HFR echocardiography opens a new frontier in functional assessment of the heart and vessels, but technical and clinical challenges must be resolved before it can be fully translated into routine practice.

6.1. Clinical Priorities

Although HFR echocardiography has shown promising clinical added value across several applications, its implementation remains limited and not yet standardized.
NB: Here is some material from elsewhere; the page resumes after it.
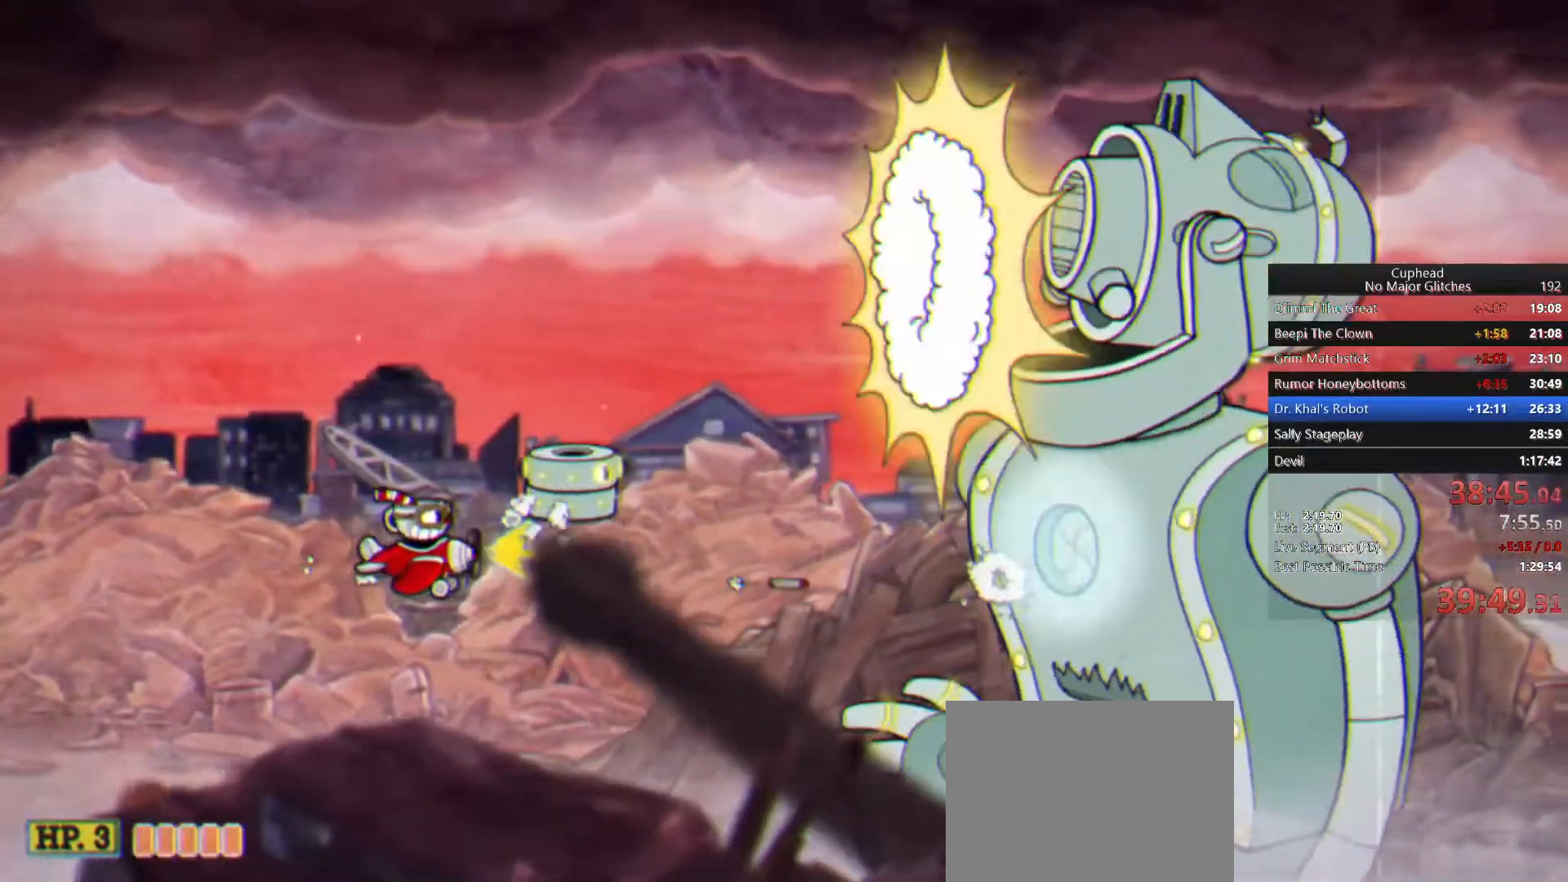
{"dt_ms": 500, "buttons": [], "right_stick": "center", "events": []}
Acquisition protocols, post-processing methods, and vendor platforms differ widely, which limits reproducibility and comparability across centers [122,123]. In addition, most HFR studies have been performed using research scanners or modified clinical ultrasound systems (see reported setups in the Supplementary Tables), which have further limited their integration into routine clinical workflows [124]. Therefore, data analysis still involves some manual processing steps, as analysis workflows continue to evolve, and requires training and experience, although it does not appear substantially more operator-dependent than other advanced echocardiographic techniques.
Furthermore, most HFR studies have been conducted in single research centers and in relatively small, highly selected cohorts, often excluding patients with arrhythmias or poor image quality [45,49,50,51,112,113]. This selection bias limits the generalizability of the findings and does not fully reflect real-world clinical populations. Accordingly, large multicenter trials validating HFR-derived biomarkers against invasive or established imaging standards remain scarce [44,47,50,51,125].
Further validation of the clinical added value of HFR imaging is required, but it depends on its broader availability on clinical ultrasound systems. Although some vendors of medical ultrasound equipment have begun enabling HFR imaging capabilities on their platforms, its use in routine clinical practice remains impractical. This currently restricts the ability to determine in which clinical scenarios HFR imaging may complement or potentially substitute established techniques such as global longitudinal strain, Doppler echocardiography, or cardiovascular magnetic resonance. Consequently, it remains uncertain for which specific cardiac conditions HFR imaging will provide the greatest clinical benefit. Nevertheless, the currently available literature—as summarized in this review paper—clearly demonstrated the clinical potential of HFR imaging.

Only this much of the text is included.